An entrenched clause whose intent is to prevent subsequent amendments, will, once it is adopted, and provided that it is correctly drafted, make some portion of a constitution irrevocable except through the assertion of the right of revolution.
Any amendment to a constitution which would not satisfy the prerequisites enshrined in a valid entreched clause would lead to so-called "unconstitutional constitutional law", i.e. an amendment to constitutional law text which would appear to be constitutional law only by its form, albeit being unconstitutional as with respect to the procedure in which it has been enacted, or as to the material content of its provisions.
Entrenched clauses are, in some cases, justified as protecting the rights of a minority from the dangers of majoritarianism, but they are often challenged by their opponents as being particularly undemocratic. In other cases, the objective may be to prevent amendments to the constitution which would pervert the fundamental principles enshrined in it, in particular to prevent the creation of a "legalistic" dictatorship.
As examples of inadmissible constitutional amendments, Article Five of the United States Constitution contained two entrenched clauses. One clause prohibited any constitutional amendment regarding the international slave trade. This clause expired in 1808. The other clause, still in effect, states that "no State, without its Consent, shall be deprived of its equal suffrage in the Senate". This has been interpreted to require unanimous ratification of any amendment altering the composition of the United States Senate. However, the text of the clause would indicate that the size of the Senate could be changed by an ordinary amendment if each state continued to have equal representation. The unratified Corwin Amendment would have amounted to another entrenched clause, protecting states' rights to continue slavery.

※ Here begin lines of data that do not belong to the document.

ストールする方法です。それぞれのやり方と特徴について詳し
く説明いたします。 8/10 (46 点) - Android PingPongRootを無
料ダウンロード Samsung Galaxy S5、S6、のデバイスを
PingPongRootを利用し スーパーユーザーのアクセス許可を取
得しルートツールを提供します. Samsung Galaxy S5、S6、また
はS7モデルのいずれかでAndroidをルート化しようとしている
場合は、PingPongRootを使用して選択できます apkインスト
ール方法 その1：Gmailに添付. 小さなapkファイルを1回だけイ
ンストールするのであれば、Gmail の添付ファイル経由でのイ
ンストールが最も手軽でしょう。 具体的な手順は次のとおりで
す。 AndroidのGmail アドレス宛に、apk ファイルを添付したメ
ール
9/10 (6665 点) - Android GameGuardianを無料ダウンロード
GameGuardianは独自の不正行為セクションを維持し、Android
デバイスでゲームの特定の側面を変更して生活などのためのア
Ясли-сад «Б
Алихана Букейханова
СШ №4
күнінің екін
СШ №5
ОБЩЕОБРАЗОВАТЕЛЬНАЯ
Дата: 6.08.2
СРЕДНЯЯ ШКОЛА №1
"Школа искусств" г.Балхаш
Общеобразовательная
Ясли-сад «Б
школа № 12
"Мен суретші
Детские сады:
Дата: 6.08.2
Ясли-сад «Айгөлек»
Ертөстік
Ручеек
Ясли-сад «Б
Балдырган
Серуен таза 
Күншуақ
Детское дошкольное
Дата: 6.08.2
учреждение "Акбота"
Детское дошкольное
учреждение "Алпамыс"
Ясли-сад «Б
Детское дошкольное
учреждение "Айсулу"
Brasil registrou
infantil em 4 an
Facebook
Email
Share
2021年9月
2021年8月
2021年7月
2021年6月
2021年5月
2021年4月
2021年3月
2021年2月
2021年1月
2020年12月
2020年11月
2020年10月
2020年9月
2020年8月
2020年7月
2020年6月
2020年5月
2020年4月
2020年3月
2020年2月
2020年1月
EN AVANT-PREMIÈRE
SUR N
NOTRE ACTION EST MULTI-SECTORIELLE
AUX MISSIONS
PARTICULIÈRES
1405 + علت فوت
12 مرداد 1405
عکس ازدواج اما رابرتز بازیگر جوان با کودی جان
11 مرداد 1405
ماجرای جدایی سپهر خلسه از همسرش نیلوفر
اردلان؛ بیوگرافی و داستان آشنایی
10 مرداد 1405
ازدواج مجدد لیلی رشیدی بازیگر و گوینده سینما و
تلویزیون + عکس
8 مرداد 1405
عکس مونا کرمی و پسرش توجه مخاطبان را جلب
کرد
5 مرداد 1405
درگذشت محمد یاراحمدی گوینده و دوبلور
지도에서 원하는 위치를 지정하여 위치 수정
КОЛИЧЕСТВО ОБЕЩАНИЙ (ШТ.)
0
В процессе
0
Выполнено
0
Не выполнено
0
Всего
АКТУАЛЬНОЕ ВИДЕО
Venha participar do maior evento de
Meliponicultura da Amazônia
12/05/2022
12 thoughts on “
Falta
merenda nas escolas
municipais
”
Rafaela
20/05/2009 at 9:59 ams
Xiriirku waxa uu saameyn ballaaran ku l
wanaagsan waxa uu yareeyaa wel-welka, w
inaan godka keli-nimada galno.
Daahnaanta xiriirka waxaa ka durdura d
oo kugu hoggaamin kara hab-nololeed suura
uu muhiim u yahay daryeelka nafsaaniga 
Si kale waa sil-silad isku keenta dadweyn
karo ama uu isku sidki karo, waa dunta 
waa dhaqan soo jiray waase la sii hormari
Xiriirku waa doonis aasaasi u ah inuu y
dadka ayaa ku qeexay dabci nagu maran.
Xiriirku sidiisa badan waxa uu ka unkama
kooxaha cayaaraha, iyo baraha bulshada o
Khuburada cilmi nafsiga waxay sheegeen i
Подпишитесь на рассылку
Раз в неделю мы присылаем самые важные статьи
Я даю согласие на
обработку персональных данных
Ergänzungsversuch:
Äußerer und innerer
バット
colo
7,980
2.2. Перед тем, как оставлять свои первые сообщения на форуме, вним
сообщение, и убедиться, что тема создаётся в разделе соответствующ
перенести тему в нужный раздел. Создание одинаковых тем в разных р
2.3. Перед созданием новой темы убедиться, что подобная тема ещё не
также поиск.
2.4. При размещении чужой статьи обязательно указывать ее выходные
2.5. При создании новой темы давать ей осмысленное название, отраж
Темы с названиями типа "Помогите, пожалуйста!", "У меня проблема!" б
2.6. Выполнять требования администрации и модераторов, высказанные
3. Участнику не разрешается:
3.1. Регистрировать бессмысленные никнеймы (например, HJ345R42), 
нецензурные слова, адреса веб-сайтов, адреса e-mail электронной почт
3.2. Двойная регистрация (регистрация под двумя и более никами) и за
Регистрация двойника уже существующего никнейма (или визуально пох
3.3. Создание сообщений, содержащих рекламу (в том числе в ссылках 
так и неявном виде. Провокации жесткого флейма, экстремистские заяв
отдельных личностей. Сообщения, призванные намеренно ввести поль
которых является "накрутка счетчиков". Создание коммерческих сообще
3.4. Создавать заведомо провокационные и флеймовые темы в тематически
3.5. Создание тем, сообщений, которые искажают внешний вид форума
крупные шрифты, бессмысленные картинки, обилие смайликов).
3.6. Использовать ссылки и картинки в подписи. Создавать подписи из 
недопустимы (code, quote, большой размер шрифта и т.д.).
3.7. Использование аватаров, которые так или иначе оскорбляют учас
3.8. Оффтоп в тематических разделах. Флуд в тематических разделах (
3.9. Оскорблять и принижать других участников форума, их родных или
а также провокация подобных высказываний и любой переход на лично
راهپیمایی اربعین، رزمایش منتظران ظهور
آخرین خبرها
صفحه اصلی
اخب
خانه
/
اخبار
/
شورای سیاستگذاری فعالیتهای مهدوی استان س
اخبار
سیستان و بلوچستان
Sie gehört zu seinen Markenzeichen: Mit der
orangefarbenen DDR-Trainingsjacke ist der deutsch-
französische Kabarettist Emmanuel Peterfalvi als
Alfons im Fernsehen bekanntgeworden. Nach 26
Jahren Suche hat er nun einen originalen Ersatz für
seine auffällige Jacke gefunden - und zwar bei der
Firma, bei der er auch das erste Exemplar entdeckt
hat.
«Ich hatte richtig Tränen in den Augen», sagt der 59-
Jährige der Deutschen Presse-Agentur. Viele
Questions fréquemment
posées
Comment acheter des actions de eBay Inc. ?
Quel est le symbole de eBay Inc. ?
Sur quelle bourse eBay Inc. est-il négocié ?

The Basic Law for the Federal Republic of Germany, which forms the federal constitution of Germany, provides in its Article 79 section 3, that any constitutional amendment would be inadmissible, if such amendment would provide that Germany would not consist of states (Länder) any more, that the Länder would not be entitled any more to participate in the federal law-making procedures, or if the following constitutional principles would be affected: The inviolability of the dignity of man and the respect to and protection of it by any official power, the fundamental validity of human rights, the commitment of the state to basic rights, the name of the state, this including its denomination as republic, democracy, the principle of being a social state, sovereignty of the people, which is exercised by elections and referendums, separation of powers of the legislative, the executive, and the judiciary, the requirement of the constitutionality of legislation, the submission of the executive and the judiciary to the complete legal order, and finally the legal right of all citizens to resist any person who tries to overthrow this order, if other remedy is not available ("right to resistance"). The original purpose of this eternity clause was to ensure that the establishment of any dictatorship in Germany would be clearly illegal; in legal practice, the clause was used by plaintiffs at the Federal Consitutional Court challenging constitutional amendments which allowed Germany to form part of the European Union, unsuccessfully claiming that those amendments would affect the eternal principle of sovereignty of the people.
Another example of entrenchment would be the entrenching of portions of the Malaysian Constitution related to the Malaysian social contract, which specifies that citizenship be granted to the substantial Chinese and Indian immigrant populations in return for the recognition of a special position for the indigenous Malay majority. The Constitution did not initially contain an entrenched clause; indeed, one of the articles later entrenched, Article 153, was initially intended to be subject to a sunset clause. However, after the May 13 incident of racial rioting in 1969, Parliament passed the Constitution (Amendment) Act 1971. The Act permitted criminalisation of the questioning of Articles 152, 153, 181, and Part III of the Constitution. Article 152 specifies the Malay language as the national language of Malaysia; Article 153 grants the Malays special privileges; Article 181 covers the position of the Malay rulers; and Part III deals with matters of citizenship. The restrictions, which even covered Members of Parliament, made the repeal of these sections of the Constitution unamendable or repealable by de facto; however, to further entrench them, the Act also amended Article 159(5), which covers Constitutional amendments, to prohibit the amending of the aforementioned Articles, as well as Article 159(5), without the consent of the Conference of Rulers — a non-elected body comprising the rulers of the Malay states and the governors of the other states.
There are several examples of entrenched clauses which ultimately failed in their objectives, since their protections were undermined in unintended ways. The Irish Free State Constitution was required in parts to be consistent with the 1922 Anglo-Irish Treaty, including an oath of allegiance and a representative of the Crown. The checks to protect this were removed by, for example, the Irish taking control of advice to the Governor-General, and when the Senate proved obstructive its abolition. Another example of a failed entrenched clause was in the initial constitution of the Union of South Africa. The constitution's entrenched clauses protected voting rights, including those of some Coloureds, but they lost their votes after the Government packed the Senate and Supreme Court with its sympathisers.
Provisions may also be entrenched in the constitutions of legal bodies. A example is in the memoranda and articles of companies limited by guarantee, in which the principles of common ownership may be entrenched. This practice aimed to make it difficult or in practice impossible for the company's members to dissolve the company and distribute its assets among them. This idea has more recently been extended in the UK through the invention of the community interest company (CIC) which incorporates an asset lock.